Maryland CIO wants the ‘less sexy’ user experience work

Acting Maryland IT Secretary Katie Savage said she wants to get out of the "sexy space" of user design and focus on back-end components.
adobe forum
Acting Maryland IT Secretary Katie Savage and Oklahoma Secretary of Human Services Justin Brown speak with former U.S. Chief Information Officer Suzette Kent at the Adobe Government Forum on May 9 in Washington. (Pixelme Studio)

When it comes to improving digital services’ user experience, Maryland’s top IT official said Tuesday she wants to make the emphasis on front-end customer interaction less exclusive, and improve the back ends used by government workers.

“When we talk about UX, we’re really focused on the front end, like the application layer,” Katie Savage, the state’s acting IT secretary, said at the Adobe Government Forum in Washington. “I really want to get us to a space where we’re providing the core services for the agencies, we don’t need to own all the different applications across 20 different agencies.”

Rather, Savage said, she wants her agency to prioritize the “transport layer” that other departments’ digital services depend on — strong network architecture, cybersecurity protocols like end-point detection and solid contracts with vendors.

“I want to get out of the sexy space and focus on infrastructure and bare bones,” she said.


Savage, a former Pentagon official whom Gov. Wes Moore nominated in January to be Maryland’s IT secretary and chief information officer, spoke alongside Oklahoma Secretary of Human Services Justin Brown.

Brown said that his agency, which runs Oklahoma’s Medicaid and other social-benefit programs, has placed an emphasis on human-oriented design, which he said has been beneficial to recipients and case managers alike.

“If you’re a case manager, you’ve been exposed to this concept known as a persona, and you can engage with someone walking into your county office,” he said.

Brown said roughly one-third of Oklahomans interact with his department annually. That burden, he said, prompted creation of 35 “guiding principles” across the Oklahoma Department of Human Services’ seven divisions. One of them, he said, is “building a world-class customer experience, illustrating the value that we place in the people that we serve, and the workforce.”

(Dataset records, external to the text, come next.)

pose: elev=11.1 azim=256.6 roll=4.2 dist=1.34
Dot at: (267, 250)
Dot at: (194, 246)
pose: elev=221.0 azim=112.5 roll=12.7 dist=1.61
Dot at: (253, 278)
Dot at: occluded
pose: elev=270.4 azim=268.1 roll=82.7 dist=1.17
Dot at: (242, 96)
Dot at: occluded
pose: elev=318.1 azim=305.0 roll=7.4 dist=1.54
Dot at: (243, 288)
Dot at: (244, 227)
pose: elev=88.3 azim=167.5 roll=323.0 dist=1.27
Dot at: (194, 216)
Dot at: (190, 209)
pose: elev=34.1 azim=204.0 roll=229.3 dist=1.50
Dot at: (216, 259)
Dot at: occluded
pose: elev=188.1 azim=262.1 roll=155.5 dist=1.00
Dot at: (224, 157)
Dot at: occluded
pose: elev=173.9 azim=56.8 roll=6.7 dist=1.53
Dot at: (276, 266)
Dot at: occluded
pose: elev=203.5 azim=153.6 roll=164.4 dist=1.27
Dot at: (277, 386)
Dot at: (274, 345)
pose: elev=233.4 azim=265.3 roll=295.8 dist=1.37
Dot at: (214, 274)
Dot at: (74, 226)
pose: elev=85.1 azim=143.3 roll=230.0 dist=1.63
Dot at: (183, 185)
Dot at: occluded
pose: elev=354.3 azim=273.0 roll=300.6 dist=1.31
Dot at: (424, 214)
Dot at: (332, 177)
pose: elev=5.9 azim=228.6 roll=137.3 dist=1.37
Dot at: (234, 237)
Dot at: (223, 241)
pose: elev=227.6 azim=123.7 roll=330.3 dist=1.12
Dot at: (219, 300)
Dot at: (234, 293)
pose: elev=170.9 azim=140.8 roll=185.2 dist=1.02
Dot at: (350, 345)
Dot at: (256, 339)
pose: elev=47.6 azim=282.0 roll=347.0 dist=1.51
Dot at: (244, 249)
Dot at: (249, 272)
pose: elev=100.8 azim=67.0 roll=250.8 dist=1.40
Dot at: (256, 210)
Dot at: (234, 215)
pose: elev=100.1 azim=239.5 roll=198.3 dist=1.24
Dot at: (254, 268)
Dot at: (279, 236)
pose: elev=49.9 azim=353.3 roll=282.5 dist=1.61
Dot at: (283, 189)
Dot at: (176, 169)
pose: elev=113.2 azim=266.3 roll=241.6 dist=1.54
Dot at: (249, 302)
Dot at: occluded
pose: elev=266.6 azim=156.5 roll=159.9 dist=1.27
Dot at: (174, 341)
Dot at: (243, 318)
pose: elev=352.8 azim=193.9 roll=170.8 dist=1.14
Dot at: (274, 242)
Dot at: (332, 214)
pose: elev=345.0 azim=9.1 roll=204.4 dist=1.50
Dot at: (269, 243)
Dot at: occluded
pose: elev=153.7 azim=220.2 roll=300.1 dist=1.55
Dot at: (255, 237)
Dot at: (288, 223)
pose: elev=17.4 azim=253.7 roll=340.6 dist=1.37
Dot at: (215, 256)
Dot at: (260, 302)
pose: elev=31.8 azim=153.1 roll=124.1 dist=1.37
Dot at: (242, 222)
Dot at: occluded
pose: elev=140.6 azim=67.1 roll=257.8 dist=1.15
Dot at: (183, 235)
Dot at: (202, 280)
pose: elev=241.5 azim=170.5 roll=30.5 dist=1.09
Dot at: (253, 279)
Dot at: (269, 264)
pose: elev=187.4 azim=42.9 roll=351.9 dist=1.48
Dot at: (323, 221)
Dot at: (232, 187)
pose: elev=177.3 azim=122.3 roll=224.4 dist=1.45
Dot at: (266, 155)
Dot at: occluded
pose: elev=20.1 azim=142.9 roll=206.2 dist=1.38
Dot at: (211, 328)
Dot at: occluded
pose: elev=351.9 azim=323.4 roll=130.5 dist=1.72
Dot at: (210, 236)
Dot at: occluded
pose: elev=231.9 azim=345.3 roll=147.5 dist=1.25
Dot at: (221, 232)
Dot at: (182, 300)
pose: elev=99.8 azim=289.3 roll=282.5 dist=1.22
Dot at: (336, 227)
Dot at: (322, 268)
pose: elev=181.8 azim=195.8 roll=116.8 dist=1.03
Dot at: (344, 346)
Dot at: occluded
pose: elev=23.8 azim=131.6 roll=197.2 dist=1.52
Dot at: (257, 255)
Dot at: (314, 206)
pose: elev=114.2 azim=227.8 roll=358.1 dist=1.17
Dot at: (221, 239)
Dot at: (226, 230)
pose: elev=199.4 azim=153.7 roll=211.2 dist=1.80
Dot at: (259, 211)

“What that means is building trust, and it’s all about removing friction to access our resources,” Brown said.


Savage said she’s also looking to put users at the center of application design as Maryland DoIT works with other state agencies.

“I think about being able to put in user centered design, first and foremost,” she said. “Think about what is the equivalent of that for Maryland? What are those really critical situations where someone needs a benefit? They need resources. And I think we have an incredible opportunity … to take in-house the less sexy part of it.”